L'analyse et les techniques mises au point ne sont pas remises en cause. "Je vois donc finalement pas mal de points positifs" constate Antonio Ereditato. "Nous avons pu montrer qu'une nouvelle technique de mesure du temps pouvait être employée, en plus de celle que nous utilisions précédemment. Jamais nous n'aurions pu la tester si vite. Elle est maintenant à disposition de tous car nous avons opté pour une licence libre", explique Javier Serrano. Stavros Katsanevas, alors directeur adjoint de l'IN2P3 du CNRS, salue aussi "l'attitude de transparence qui a animé le groupe".

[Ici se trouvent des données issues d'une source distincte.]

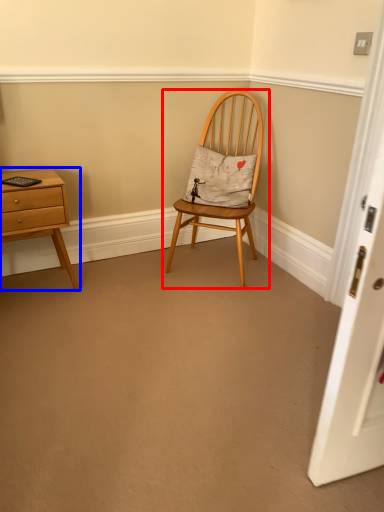
Question: Which object is closer to the camera taking this photo, chair (highlighted by a red box) or nightstand (highlighted by a blue box)?

Choices:
 (A) chair
 (B) nightstand

Answer: (B)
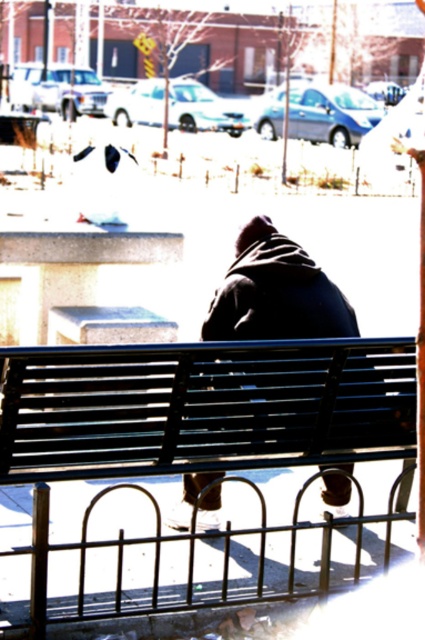
Which of these two, black metal bench at center or dark blue jacket at center, stands shorter?

With less height is dark blue jacket at center.

The width and height of the screenshot is (425, 640). I want to click on black metal bench at center, so click(192, 422).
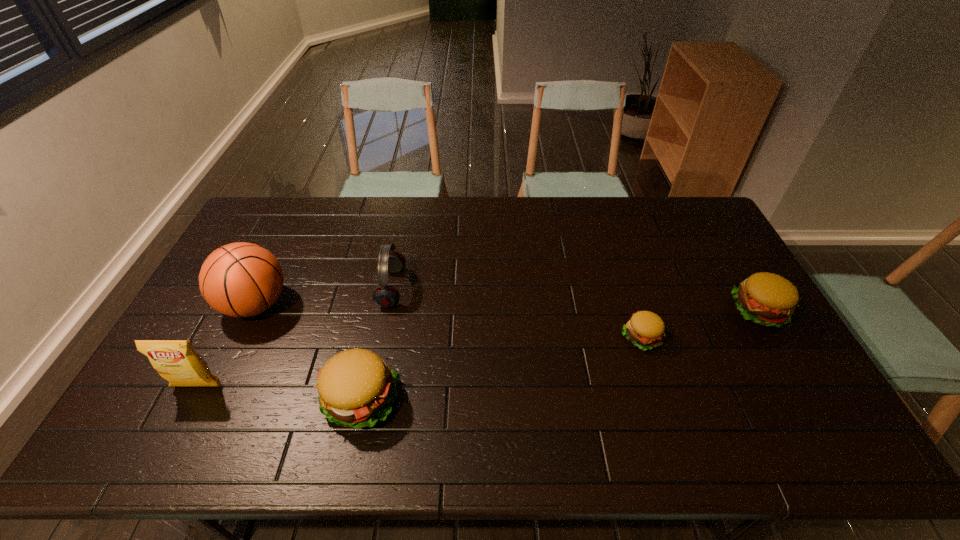
The image size is (960, 540). Find the location of `unoccupied area between the crisp (potato chip) and the earphone`. unoccupied area between the crisp (potato chip) and the earphone is located at coordinates (295, 338).

At what (x,y) coordinates should I click in order to perform the action: click on empty space between the fifth object from left to right and the crisp (potato chip). Please return your answer as a coordinate pair (x, y). The width and height of the screenshot is (960, 540). Looking at the image, I should click on (420, 362).

The image size is (960, 540). In order to click on vacant area between the crisp (potato chip) and the basketball in this screenshot , I will do `click(228, 346)`.

This screenshot has width=960, height=540. Identify the location of vacant region between the crisp (potato chip) and the rightmost object. (479, 348).

Find the location of a particular element. vacant space in between the nearest hamburger and the fifth tallest object is located at coordinates (560, 355).

Identify which object is located as the nearest to the crisp (potato chip). Please provide its 2D coordinates. Your answer should be formatted as a tuple, i.e. [(x, y)], where the tuple contains the x and y coordinates of a point satisfying the conditions above.

[(241, 279)]

Select which object is the fourth closest to the crisp (potato chip). Please provide its 2D coordinates. Your answer should be formatted as a tuple, i.e. [(x, y)], where the tuple contains the x and y coordinates of a point satisfying the conditions above.

[(645, 329)]

At what (x,y) coordinates should I click in order to perform the action: click on hamburger that is the second closest to the leftmost hamburger. Please return your answer as a coordinate pair (x, y). The width and height of the screenshot is (960, 540). Looking at the image, I should click on (767, 299).

Locate which hamburger ranks second in proximity to the nearest hamburger. Please provide its 2D coordinates. Your answer should be formatted as a tuple, i.e. [(x, y)], where the tuple contains the x and y coordinates of a point satisfying the conditions above.

[(767, 299)]

What are the coordinates of `free point that satisfies the following two spatial constraints: 1. on the front side of the leftmost hamburger; 2. on the right side of the basketball` in the screenshot? It's located at (210, 400).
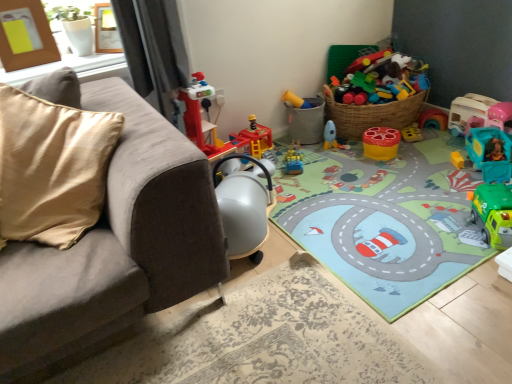
You are a GUI agent. You are given a task and a screenshot of the screen. Output one action in this format:
    pyautogui.click(x=<x>, y=<y>)
    Task: Click on the free spot to the right of shiny yellow plastic train at center, which appears as the first toy when viewed from the left
    The image size is (512, 384).
    Given the screenshot: What is the action you would take?
    pyautogui.click(x=328, y=160)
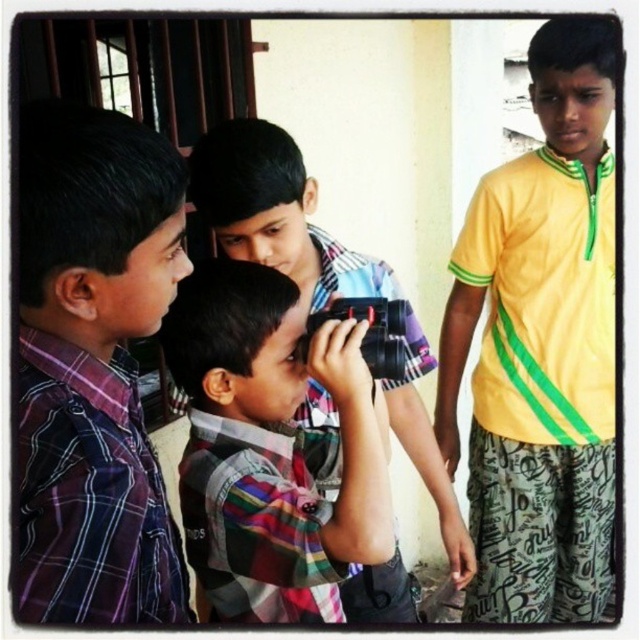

L'aventure a pourtant laissé des traces, outre la fatigue. Le 29 mars, la collaboration a menacé d'imploser. Neuf groupes déposent une motion de défiance contre la direction de l'expérience. Comme le prévoient les statuts, elle est mise au vote. Et n'obtient pas la majorité des deux tiers requise pour renverser la direction. Les votes sont en fait partagés. "Malgré tout, on a décidé de démissionner", justifie Antonio Ereditato, qui a précisé, le 30 mars, dans un texte de l'édition italienne de Scientific American : "Nous n'avons jamais annoncé de découverte (...). Nous avons suivi la méthodologie scientifique (...). Simplement les scientifiques ne sont pas infaillibles."
Le côté psychologique et humain a pris le dessus. Certains expliquent que ce putsch serait lié à la rancune causée par l'éviction, en 2002, du premier directeur d'Opera, Paolo Strolin. D'autres ajoutent que l'expérience a toujours eu lieu sous tension. Au Gran Sasso, des scientifiques extérieurs à Opera regrettent l'absence de vérification extérieure ou la précipitation de l'annonce. "L'apparente trivialité de l'erreur a un peu agacé dans le laboratoire, constate Lucia Votano, directrice du Gran Sasso. Mais tout le monde a travaillé dur pour refaire la mesure. Toutes les expériences neutrino ont publié leurs mesures finales." "Il faut défendre la méthode expérimentale. Elle va au-delà des considérations psychologiques humaines. Ces dernières n'ont rien à faire avec la physique", insiste Dario Autiero.
"C'est heureux que nous ayons pu trouver nous-mêmes la solution et pas quelqu'un d'extérieur", renchérit Antonio Ereditato. Aujourd'hui, son successeur, Giovanni De Lellis, plaide l'apaisement. "Mon souci était que la collaboration reste unie. Nous avons encore beaucoup de travail." En effet, Opera est en passe de réussir son premier objectif : voir directement l'apparition d'un neutrino tau, preuve directe d'une métamorphose.
Illustration que cette expérience rime autant avec prudence qu'avec patience : Opera n'a vu apparaître que deux neutrinos tau. Paolo Strolin en est encore joyeux qui, dès la fin d'un entretien, nous envoie l'une de ces deux images. Hélas, la confirmation de la métamorphose des neutrinos, même si elle était indirecte, était déjà venue par Minos et K2K. Les neutrinos d'Opera sont arrivés plus tard.